THE PROBLEM:
Reproduce, character for character, the lines of the material from the one containing "facetas da cultura" through the one containing "antiga e inexplicável, que", including both of those lines.

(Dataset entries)

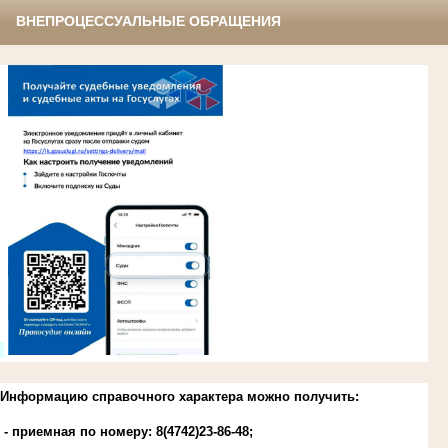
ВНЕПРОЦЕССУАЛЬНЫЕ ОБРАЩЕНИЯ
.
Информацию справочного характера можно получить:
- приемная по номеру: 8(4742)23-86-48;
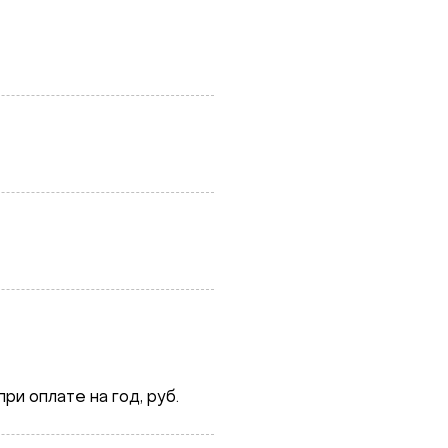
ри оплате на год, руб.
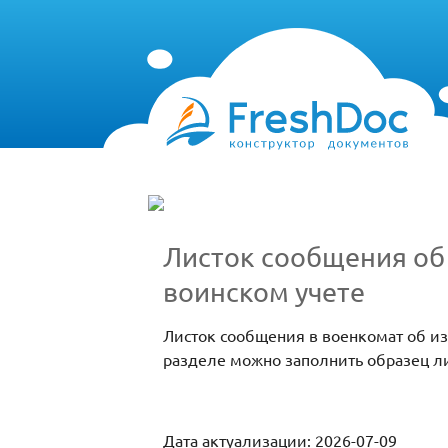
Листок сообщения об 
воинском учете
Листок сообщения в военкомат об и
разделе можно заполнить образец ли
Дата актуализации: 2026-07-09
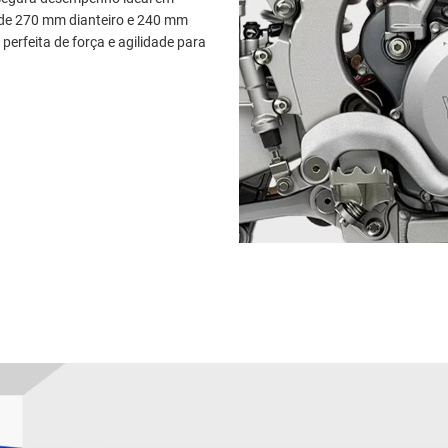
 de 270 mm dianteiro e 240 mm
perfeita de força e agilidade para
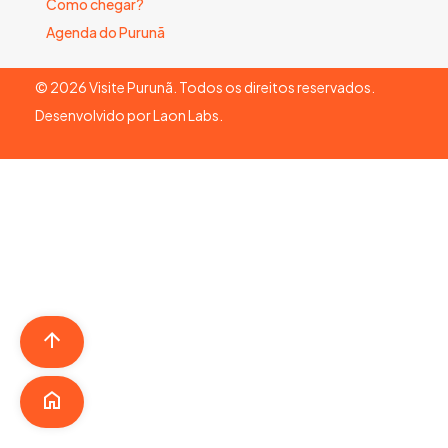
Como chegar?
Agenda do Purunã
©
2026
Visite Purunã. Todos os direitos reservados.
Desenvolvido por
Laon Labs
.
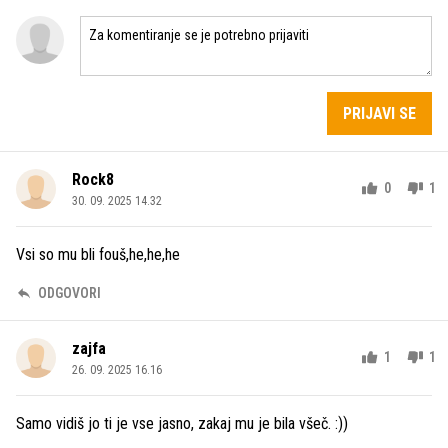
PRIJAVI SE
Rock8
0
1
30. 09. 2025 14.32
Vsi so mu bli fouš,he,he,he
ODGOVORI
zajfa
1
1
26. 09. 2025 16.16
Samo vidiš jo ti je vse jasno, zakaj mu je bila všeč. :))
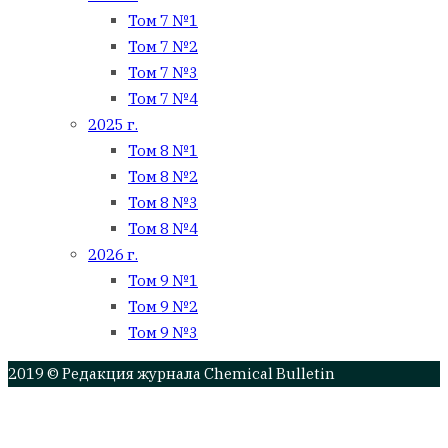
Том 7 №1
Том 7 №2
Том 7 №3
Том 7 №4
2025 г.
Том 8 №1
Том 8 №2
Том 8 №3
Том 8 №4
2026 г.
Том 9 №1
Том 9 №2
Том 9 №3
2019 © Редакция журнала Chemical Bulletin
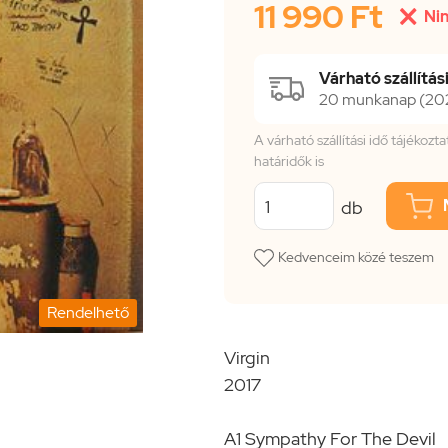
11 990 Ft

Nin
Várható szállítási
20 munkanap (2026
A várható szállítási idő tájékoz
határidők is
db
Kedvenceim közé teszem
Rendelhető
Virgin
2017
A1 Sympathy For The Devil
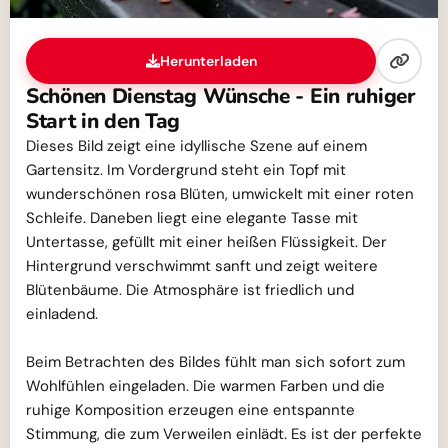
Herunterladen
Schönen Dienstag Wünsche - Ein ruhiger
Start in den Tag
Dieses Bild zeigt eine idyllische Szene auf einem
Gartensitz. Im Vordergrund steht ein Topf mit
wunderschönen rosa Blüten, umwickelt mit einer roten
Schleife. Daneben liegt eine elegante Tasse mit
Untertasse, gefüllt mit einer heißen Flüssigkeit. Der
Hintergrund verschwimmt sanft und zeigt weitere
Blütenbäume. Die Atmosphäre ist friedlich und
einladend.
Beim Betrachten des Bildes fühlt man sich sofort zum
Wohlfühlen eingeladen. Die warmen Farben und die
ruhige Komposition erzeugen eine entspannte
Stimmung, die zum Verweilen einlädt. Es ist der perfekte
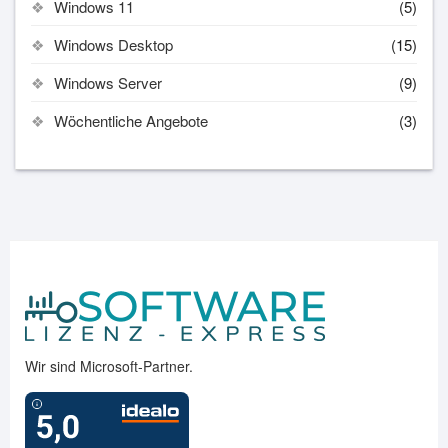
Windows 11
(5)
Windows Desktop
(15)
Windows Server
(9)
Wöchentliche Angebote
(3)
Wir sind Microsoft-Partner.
---
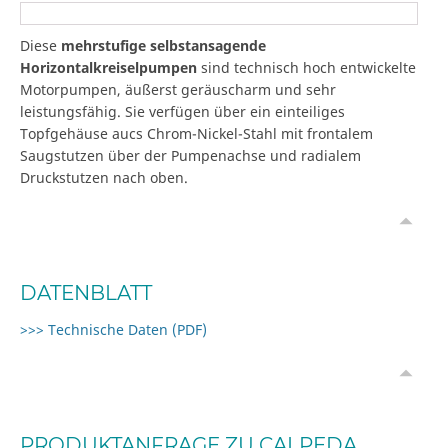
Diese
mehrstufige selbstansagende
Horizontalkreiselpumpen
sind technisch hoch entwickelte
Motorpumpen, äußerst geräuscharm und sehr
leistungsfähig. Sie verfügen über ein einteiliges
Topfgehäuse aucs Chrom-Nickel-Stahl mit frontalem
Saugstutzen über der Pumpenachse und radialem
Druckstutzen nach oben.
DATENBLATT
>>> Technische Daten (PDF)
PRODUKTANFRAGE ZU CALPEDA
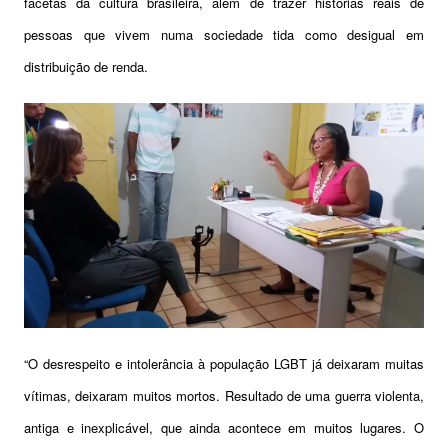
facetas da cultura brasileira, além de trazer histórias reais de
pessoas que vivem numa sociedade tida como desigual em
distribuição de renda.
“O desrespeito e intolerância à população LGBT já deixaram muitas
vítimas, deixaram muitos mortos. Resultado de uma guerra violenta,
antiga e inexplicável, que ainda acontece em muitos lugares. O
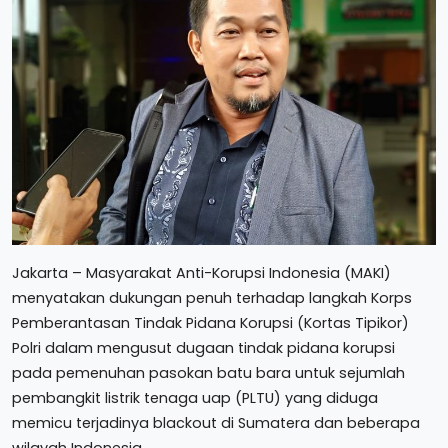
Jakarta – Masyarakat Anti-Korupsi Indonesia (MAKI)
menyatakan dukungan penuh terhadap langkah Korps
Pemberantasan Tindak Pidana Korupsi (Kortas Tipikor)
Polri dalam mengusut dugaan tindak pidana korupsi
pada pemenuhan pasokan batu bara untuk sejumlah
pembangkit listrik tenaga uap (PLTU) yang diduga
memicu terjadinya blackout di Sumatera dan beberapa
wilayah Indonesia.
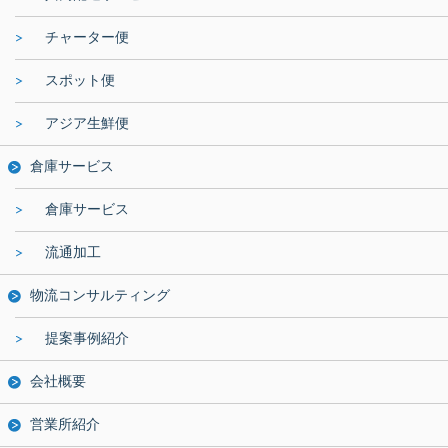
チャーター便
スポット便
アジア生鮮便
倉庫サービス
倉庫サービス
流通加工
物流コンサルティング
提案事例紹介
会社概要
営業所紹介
* * *
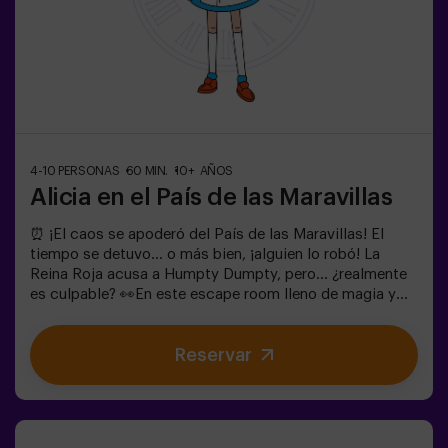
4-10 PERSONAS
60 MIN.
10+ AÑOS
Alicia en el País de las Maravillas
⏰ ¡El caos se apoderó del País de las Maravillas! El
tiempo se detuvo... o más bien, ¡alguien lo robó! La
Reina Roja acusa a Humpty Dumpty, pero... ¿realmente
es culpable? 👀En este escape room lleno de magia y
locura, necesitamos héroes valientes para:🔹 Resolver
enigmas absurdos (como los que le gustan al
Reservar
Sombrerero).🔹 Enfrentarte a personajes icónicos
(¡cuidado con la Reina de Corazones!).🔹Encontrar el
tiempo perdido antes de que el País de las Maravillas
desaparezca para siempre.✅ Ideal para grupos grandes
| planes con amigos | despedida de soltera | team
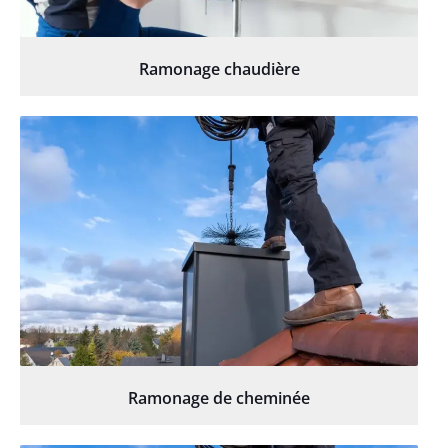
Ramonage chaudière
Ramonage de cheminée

ANSWER TO THE PROBLEM:
facetas da cultura brasileira, além de trazer histórias reais de
pessoas que vivem numa sociedade tida como desigual em
distribuição de renda.
“O desrespeito e intolerância à população LGBT já deixaram muitas
vítimas, deixaram muitos mortos. Resultado de uma guerra violenta,
antiga e inexplicável, que ainda acontece em muitos lugares. O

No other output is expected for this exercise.